Em decorrência da Covid-19, quatro policiais penais se encontram internados, sendo um no Hospital Regional da Asa Norte (Hran) e três na rede hospitalar particular do DF. Os demais apresentam sintomas moderados e foram afastados das atividades. Os recuperados já retornaram aos postos de trabalho.

Detento perde a vida

No caso dos 555 presidiários infectados, sete estão internados com a Covid-19, sendo seis no Hran e um no Hospital de Base.

Após a morte do policial penal Francisco Pires de Souza, na terça-feira, foi confirmada a segunda morte no sistema carcerário em decorrência da Covid-19. Dessa vez, de um interno. Ele estava na Penitenciária do Distrito Federal 1, localizada no Complexo da Papuda. O Metrópoles apurou que ele tinha comorbidades e estava internado no Hran desde o último dia 3.
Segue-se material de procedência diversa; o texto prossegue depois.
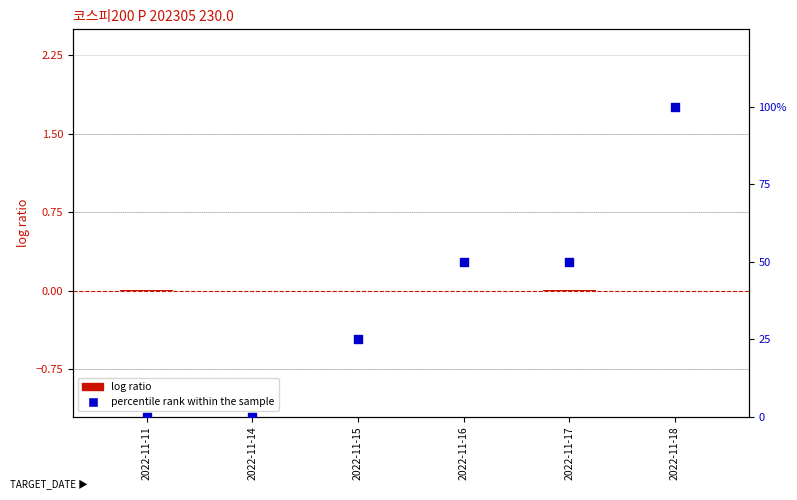

At which category is the sum across all series the highest?

2022-11-18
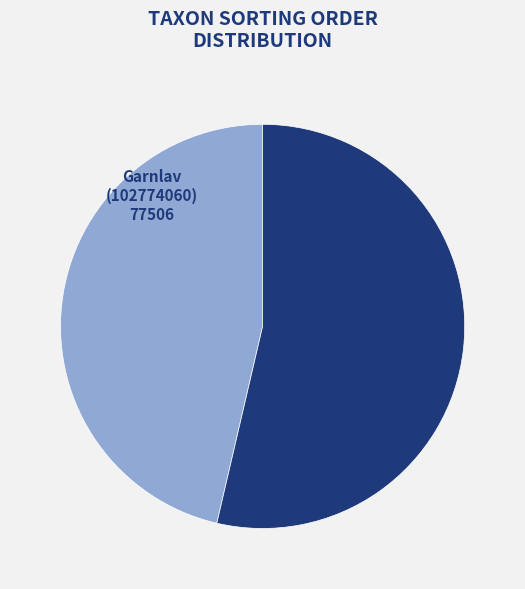

Is there a majority slice in this chart?

Yes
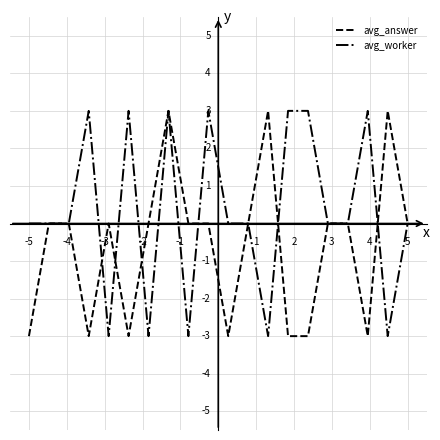

Which series has the largest total across all categories?

avg_worker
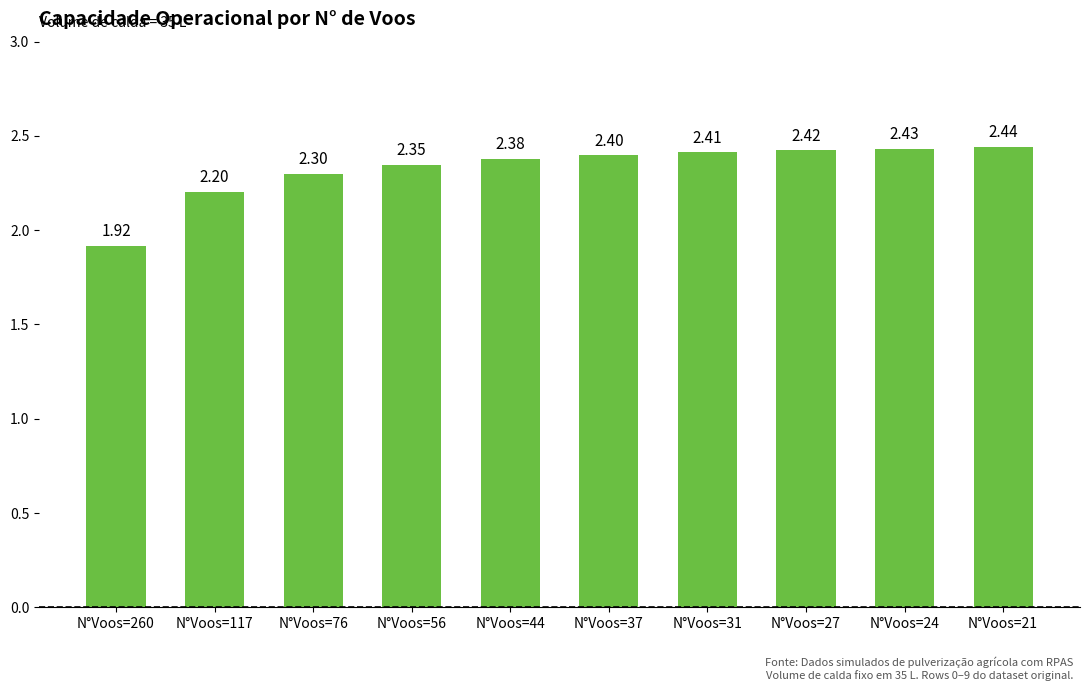

List the labels in order of value, largest first.

N°Voos=21, N°Voos=24, N°Voos=27, N°Voos=31, N°Voos=37, N°Voos=44, N°Voos=56, N°Voos=76, N°Voos=117, N°Voos=260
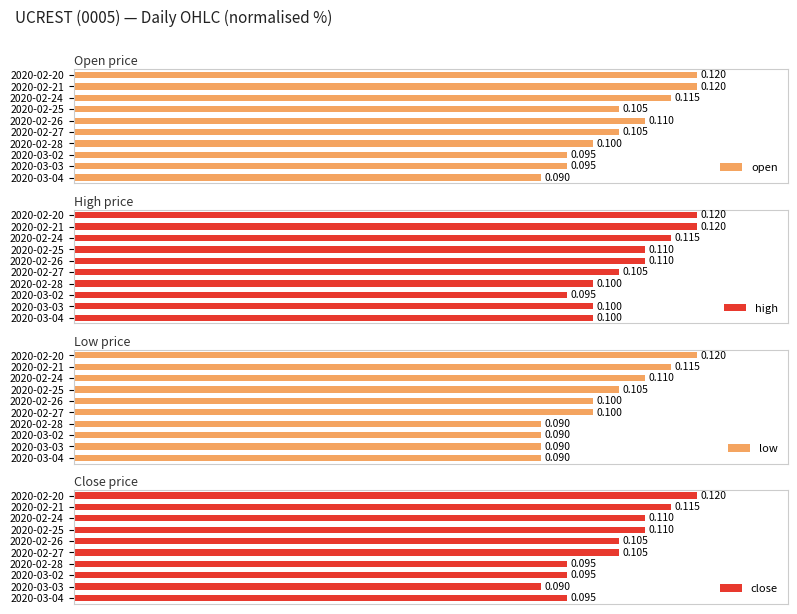

Which series changed the most between 2020-02-21 and 2020-02-26?

low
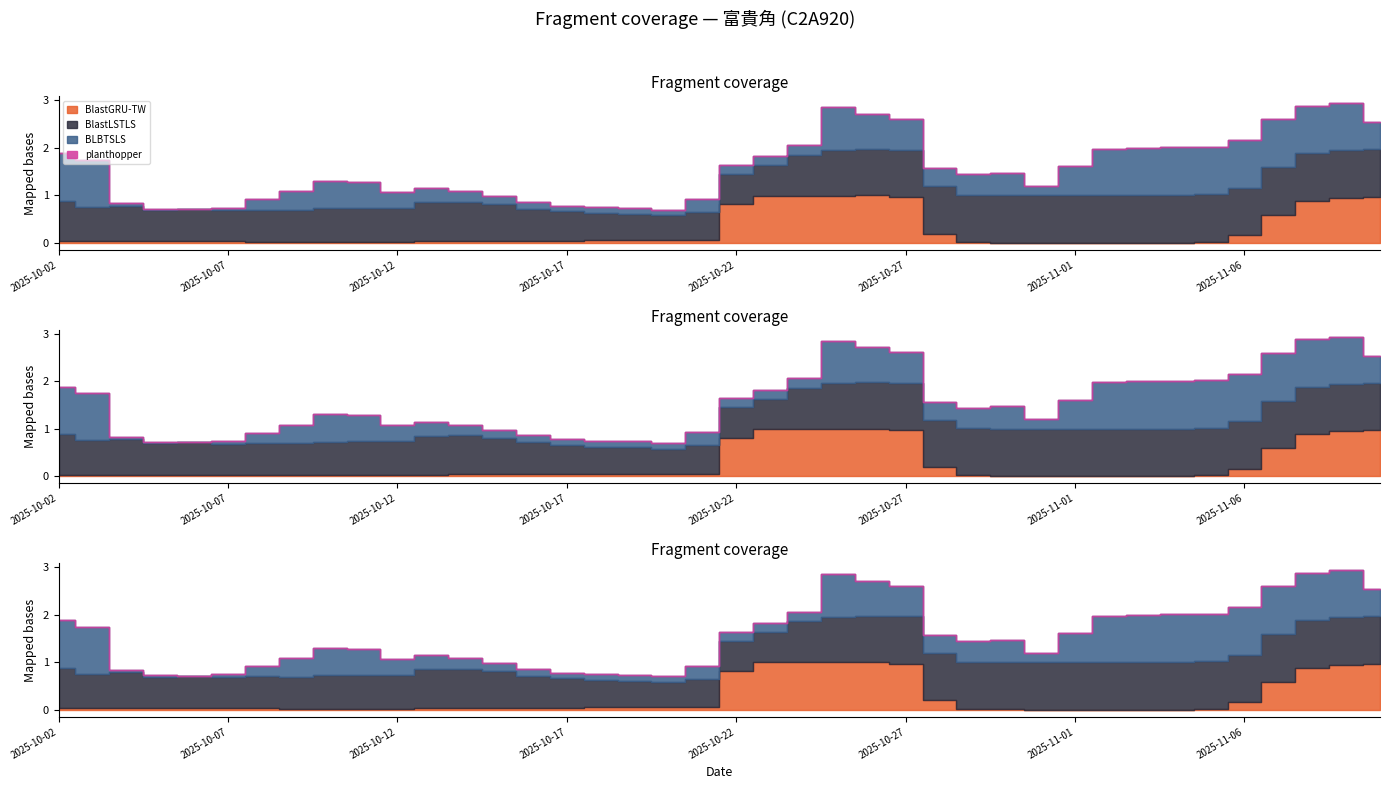

Which series has the widest spread of values?

BlastGRU-TW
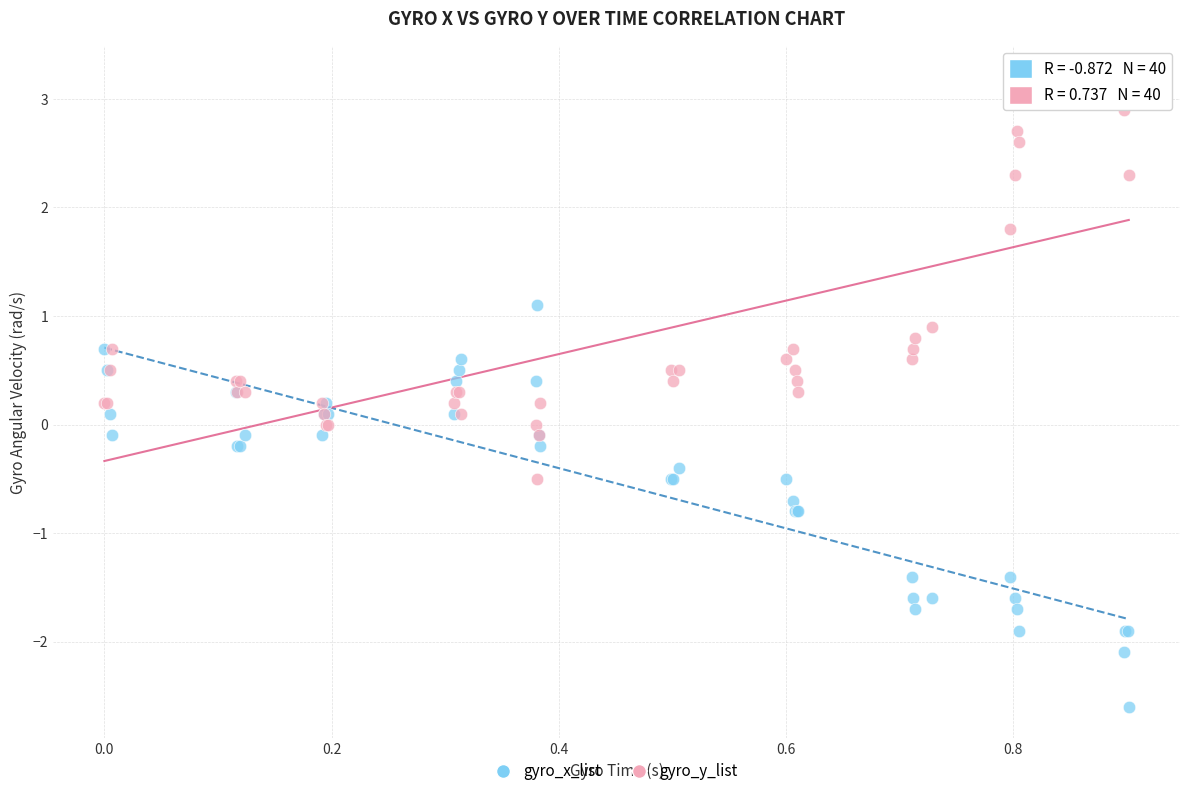

Which series contains the highest Y value?

gyro_y_list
Caso no Presídio Federal de Brasília

Além da Papuda e da Penitenciária Feminina, o presídio Federal de Brasília também começa a ter contaminados. Foi registrado, nessa terça-feira, um preso de 40 anos que chegou à Penitenciária Federal de Brasília com sintomas do novo coronavírus. Ele realizou exames e teve a doença confirmada. Acusado de ameaçar uma juíza em Pernambuco, ele foi trazido do estado nordestino sem que qualquer teste para a Covid-19 tivesse sido realizado.

A unidade, que fica perto do Complexo Penitenciário da Papuda, ainda não havia registrado nenhum caso de Covid-19. O local abriga uma célula do Primeiro Comando da Capital (PCC). Entre os presos, está o líder máximo do PCC, Marcos Willians Herbas Camacho, o Marcola. A facção criminosa paulista é a maior do país.

O que diz a SSP

Segundo informações da SSP, algumas medidas vêm sendo tomadas, em trabalho conjunto com a Secretaria de Saúde, para que não haja colapso na rede carcerária em função do coronavírus. Uma delas é o uso de dois novos blocos dos novos CDPs para tratamento e quarentena de presos durante a pandemia. “Dessa forma, 400 vagas – 200 em cada – estão disponíveis”, disse a pasta.

A Secretaria de Segurança Pública informou ainda que a instalação de hospital de campanha na Papuda está em fase de finalização da fundação. Ele terá 10 leitos equipados com suporte de ventilação mecânica e 30 leitos de retaguarda para ventilação. A previsão da Secretaria de Saúde é de que a obra seja concluída até 23 de maio.